Hard times hit the hives

30 05 2008

We’ve heard much recently of the suffering of farmers– whether from vermin (no names) or from drastic hikes in the price of cereals. But we’re all struggling; there’s some rise or other nearly every week. Still, if you think you’ve got it hard (which you may well do if you’re in the third of Salmantinos living on less than a thousand Euros a month), just be grateful you’re not a bee. Yes, even they’re suffering; disappearing at the shocking rate of 80% a year. Apparently Castilian bees have been hit by the same disorder which has destroyed thousands of colonies in America.

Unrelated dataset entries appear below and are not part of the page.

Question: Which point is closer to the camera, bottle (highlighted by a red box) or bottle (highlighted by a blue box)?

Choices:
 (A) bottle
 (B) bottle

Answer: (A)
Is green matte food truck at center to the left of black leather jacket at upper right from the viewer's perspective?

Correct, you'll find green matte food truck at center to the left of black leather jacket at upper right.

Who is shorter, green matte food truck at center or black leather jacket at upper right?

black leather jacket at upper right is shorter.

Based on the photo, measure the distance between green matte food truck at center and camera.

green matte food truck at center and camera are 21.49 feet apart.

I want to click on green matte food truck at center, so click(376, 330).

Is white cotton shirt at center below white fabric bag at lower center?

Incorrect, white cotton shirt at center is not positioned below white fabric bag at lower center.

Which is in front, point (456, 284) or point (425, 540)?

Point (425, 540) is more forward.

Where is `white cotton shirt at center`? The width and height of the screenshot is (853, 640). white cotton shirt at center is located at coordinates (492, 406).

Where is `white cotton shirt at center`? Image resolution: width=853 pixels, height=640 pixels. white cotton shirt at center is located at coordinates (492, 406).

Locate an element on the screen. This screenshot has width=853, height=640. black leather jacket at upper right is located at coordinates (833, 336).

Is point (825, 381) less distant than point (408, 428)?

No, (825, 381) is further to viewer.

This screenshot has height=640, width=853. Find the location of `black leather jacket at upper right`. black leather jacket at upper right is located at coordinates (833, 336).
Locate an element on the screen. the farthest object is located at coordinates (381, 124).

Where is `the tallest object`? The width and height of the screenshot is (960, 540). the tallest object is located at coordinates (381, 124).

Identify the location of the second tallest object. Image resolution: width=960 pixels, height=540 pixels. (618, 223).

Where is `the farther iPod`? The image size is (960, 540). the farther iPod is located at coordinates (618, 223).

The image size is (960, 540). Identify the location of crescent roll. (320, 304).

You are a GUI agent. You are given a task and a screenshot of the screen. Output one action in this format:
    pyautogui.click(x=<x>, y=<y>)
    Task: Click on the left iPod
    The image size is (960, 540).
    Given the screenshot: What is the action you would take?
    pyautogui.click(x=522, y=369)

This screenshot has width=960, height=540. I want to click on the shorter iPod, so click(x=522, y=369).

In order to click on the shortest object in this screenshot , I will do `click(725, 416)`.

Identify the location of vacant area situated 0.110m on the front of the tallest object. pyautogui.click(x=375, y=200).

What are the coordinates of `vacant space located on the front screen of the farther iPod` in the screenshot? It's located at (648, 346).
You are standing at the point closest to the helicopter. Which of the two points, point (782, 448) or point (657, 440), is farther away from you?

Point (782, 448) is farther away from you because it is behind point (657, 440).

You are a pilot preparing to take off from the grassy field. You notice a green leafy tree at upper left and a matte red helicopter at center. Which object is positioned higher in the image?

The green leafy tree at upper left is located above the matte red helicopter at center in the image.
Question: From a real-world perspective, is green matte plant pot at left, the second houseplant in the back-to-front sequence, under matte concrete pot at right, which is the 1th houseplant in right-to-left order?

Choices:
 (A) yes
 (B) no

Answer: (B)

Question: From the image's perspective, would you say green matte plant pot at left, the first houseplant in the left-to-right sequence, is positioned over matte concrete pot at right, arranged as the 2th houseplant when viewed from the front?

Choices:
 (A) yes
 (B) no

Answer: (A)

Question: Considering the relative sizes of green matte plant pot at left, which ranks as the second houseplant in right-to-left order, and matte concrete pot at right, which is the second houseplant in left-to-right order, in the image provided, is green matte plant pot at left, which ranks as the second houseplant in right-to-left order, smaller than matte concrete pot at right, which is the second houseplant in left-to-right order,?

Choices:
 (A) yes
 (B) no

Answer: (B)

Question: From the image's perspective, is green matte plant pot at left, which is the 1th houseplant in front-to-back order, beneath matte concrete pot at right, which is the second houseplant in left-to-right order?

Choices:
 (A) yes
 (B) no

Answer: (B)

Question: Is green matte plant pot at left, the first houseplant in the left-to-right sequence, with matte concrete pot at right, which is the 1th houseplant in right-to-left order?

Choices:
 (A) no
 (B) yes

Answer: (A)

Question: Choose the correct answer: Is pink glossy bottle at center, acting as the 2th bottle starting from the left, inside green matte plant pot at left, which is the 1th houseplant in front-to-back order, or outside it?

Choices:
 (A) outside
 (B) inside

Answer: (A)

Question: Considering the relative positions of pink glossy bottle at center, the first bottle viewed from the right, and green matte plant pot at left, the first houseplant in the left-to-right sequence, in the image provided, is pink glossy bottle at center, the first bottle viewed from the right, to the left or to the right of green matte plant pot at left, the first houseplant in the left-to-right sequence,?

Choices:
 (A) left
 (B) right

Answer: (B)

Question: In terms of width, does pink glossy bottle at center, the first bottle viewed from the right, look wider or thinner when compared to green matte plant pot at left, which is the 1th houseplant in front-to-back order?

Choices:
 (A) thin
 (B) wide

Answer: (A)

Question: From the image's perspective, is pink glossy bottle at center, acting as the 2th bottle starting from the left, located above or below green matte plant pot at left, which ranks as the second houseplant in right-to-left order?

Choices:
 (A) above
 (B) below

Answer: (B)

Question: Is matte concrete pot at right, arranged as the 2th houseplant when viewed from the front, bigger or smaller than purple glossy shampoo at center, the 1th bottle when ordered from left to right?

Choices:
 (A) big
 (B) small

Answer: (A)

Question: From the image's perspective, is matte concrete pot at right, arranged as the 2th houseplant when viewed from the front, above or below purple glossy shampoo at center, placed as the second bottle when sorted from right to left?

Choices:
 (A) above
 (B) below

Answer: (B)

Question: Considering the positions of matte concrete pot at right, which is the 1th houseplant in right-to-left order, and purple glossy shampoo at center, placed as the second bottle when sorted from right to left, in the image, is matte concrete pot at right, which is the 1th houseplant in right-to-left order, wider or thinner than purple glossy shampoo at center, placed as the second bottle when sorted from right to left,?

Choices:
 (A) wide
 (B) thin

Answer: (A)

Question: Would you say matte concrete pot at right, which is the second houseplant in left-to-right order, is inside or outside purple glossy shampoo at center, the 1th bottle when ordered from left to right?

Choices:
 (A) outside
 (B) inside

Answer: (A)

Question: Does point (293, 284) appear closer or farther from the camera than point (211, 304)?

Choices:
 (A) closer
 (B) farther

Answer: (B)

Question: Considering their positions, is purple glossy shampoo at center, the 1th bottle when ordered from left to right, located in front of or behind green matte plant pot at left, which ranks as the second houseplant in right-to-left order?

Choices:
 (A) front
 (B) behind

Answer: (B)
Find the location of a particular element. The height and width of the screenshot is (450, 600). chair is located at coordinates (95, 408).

The phrase “The bees are dying” strikes one as being in the same vein as “the flood waters are rising” or “Boris Johnson wins election” – it has all the flavour of an apocalyptic setting.

The fact that bees are quite important to life on this planet goes without saying; and at a more parochial level, where would Alberca be without its honey hawking traders? Beekeeping has been one of humanity’s more successful forays into the realm of exploiting nature (there have been many examples of such exploitation; from the horse to the luckless bomb dolphin). But how do we repay our animal comrades? Well, generally by eroding their environment and messing about with their genes.

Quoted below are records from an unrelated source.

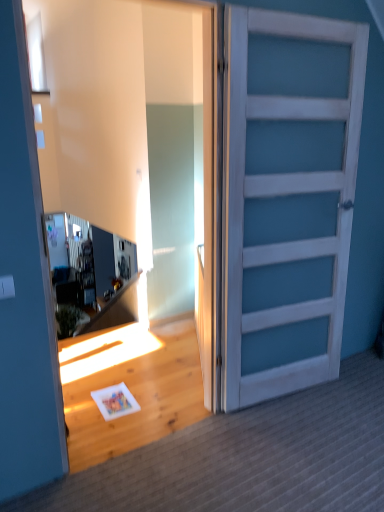
Identify the location of vacant area that is in front of white wooden door at right. (296, 444).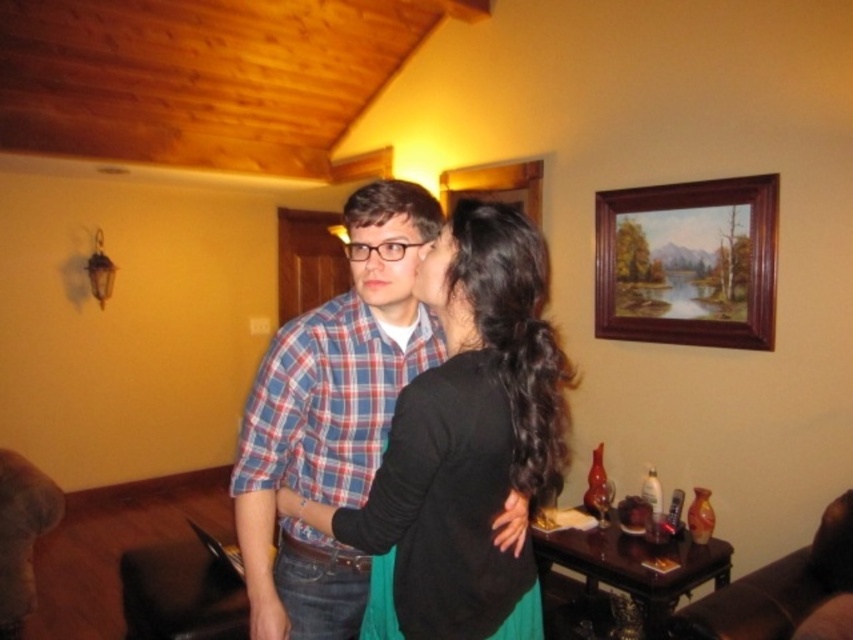
In the scene described, there are a plaid cotton shirt at center and a wooden picture frame at upper right. From the perspective of someone standing in the room, which object is positioned more to the left?

The plaid cotton shirt at center is positioned more to the left than the wooden picture frame at upper right.

From the picture: You are standing in the living room and want to hand a gift to the person wearing the plaid cotton shirt at center. Where should you approach to give them the gift?

The plaid cotton shirt at center is located at point 0.650 on the x axis and 0.390 on the y axis, so you should approach the coordinates of [332,416] to give the gift.

You are designing a layout for a catalog and need to place the plaid cotton shirt at center and the wooden picture frame at upper right. Given their sizes, which object should be placed closer to the edge of the page to ensure they both fit without overlapping?

The plaid cotton shirt at center occupies less space than the wooden picture frame at upper right, so the wooden picture frame at upper right should be placed closer to the edge of the page to accommodate its larger size and prevent overlapping with the plaid cotton shirt at center.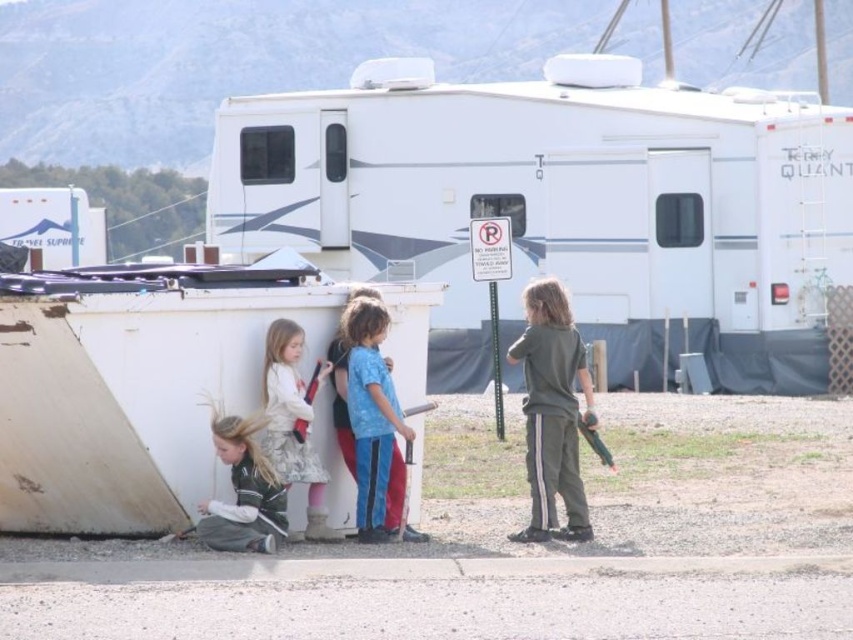
You are a parent trying to locate your child who is wearing a green fabric jacket at lower left. You are standing near the white plastic recreational vehicle at upper center. Which direction should you look to find the jacket?

The green fabric jacket at lower left is located to the lower left of the white plastic recreational vehicle at upper center, so you should look downward and to the left from the vehicle to find the jacket.

You are a hiker who has just arrived at the campground and see the white plastic recreational vehicle at upper center and the green fabric jacket at lower left. Which object is closer to you?

The green fabric jacket at lower left is closer to you because it is positioned under the white plastic recreational vehicle at upper center, indicating it is further away.

You are a photographer standing at the campground and want to capture both the white plastic recreational vehicle at upper center and the blue cotton shirt at center in the same frame. Which object should you focus on first to ensure both are in the frame?

The white plastic recreational vehicle at upper center is taller than the blue cotton shirt at center, so you should focus on the white plastic recreational vehicle at upper center first to ensure both are in the frame.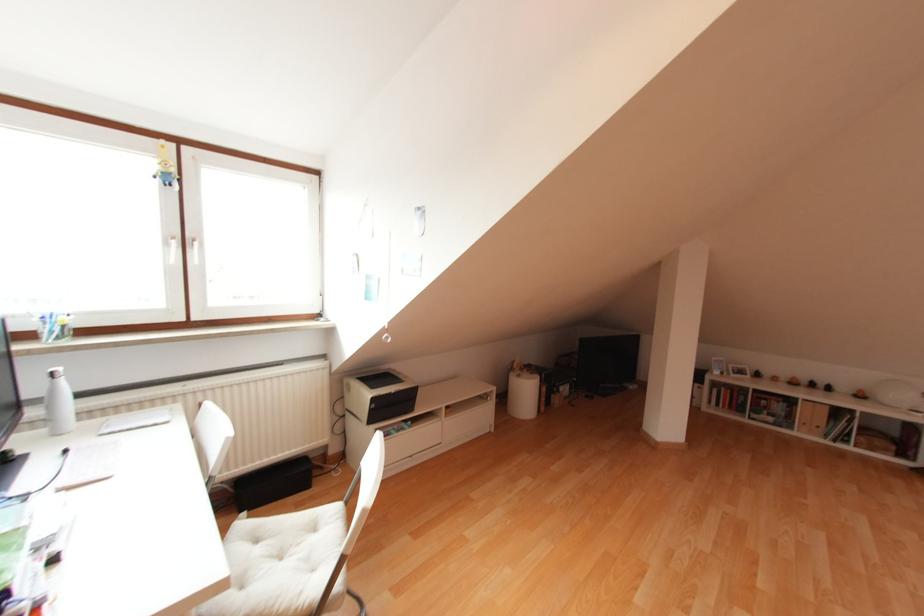
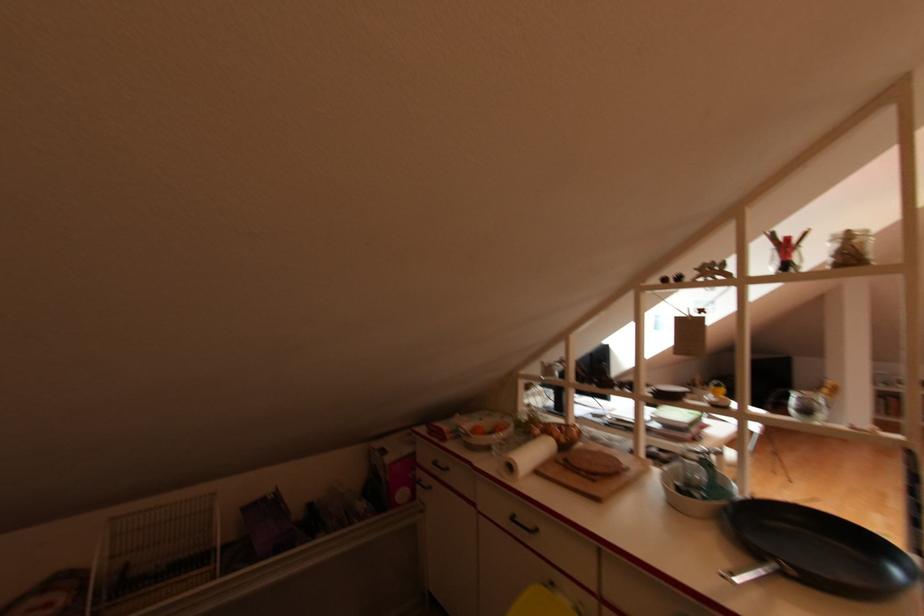
In a continuous first-person perspective shot, in which direction is the camera moving?

The cameraman moved toward left, backward.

Given our track record it wouldn’t be much of a surprise if the cause of the mysterious apian disease turns out to have an indirectly human origin. Some bee keepers are taking their colonies up north in the hope that they might flourish there. Whether this will in fact protect them from the mysterious blight or simply spread the problem remains to be seen. As a species we have a propensity to apply the concept of physical distance to whichever problem presents itself, from radioactive waste to poverty. I suppose the ultimate extension of this philosophy is what the NASA nerds embrace in their desire to see man cultivate (and no doubt despoil) the surface of other planets.

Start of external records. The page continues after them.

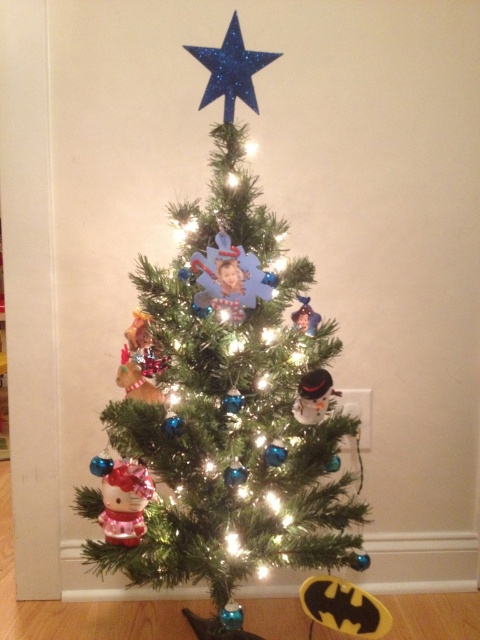
You are standing in front of the Christmas tree and see two points marked on the tree. The first point is at coordinates point (x=111, y=477) and the second is at point (x=305, y=332). Which point is closer to you?

Point (x=111, y=477) is in front of point (x=305, y=332), so the first point is closer to you.

You are a child looking at the Christmas tree. You want to reach the glittery blue star at top to touch it. Can you reach it by standing on the metallic silver ornament at center?

The glittery blue star at top is above the metallic silver ornament at center, so standing on the metallic silver ornament at center would not help you reach the glittery blue star at top because it is already positioned below it.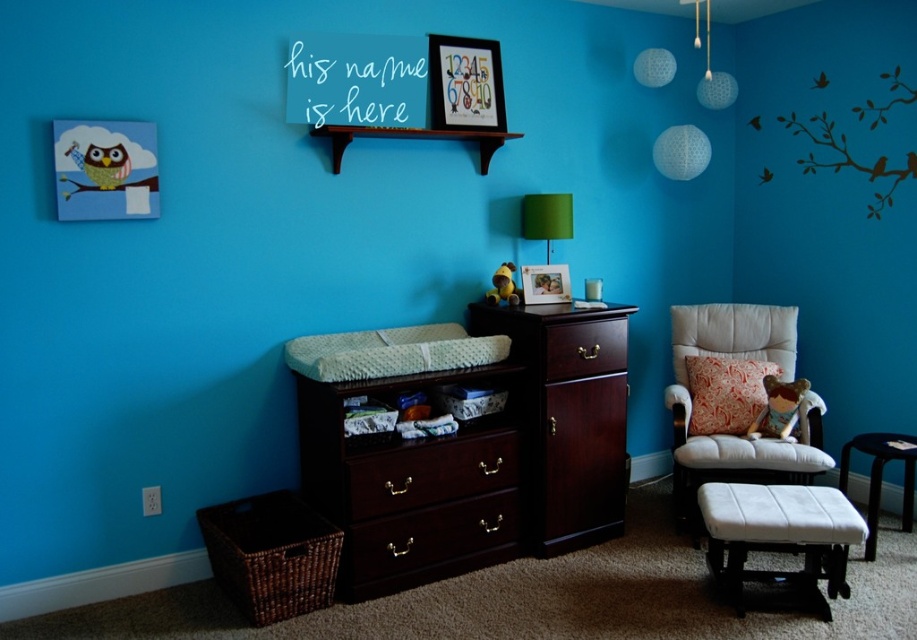
You are a parent trying to organize the nursery. You need to place a tall decorative vase that requires a stable, elevated surface. Which object between the mahogany wood dresser at center and the floral fabric pillow at right would be more suitable for placing the vase?

The mahogany wood dresser at center is taller than the floral fabric pillow at right, making it more stable and suitable for placing the tall decorative vase.

You are a parent trying to organize the nursery. You have a large baby toy that needs to be placed on either the mahogany wood dresser at center or the floral fabric pillow at right. Based on their sizes, which surface can accommodate the toy more comfortably?

The mahogany wood dresser at center is bigger than the floral fabric pillow at right, so the large baby toy can be placed more comfortably on the mahogany wood dresser at center.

Perhaps the answer could lie in breeding, as it did with the dreaded Phyloxera; but then you’ve got to be careful with bees haven’t you? The last thing we want is another disaster movie. Who knows what the results of such genetic experiments might be this time? One thing, however, seems certain; whether or not the colonies head north the prices of bee related products, such as honey, oh and beeswax, are bound to rise; and while these products aren’t exactly essential to the economy, someone’s bound to suffer because someone somewhere always does.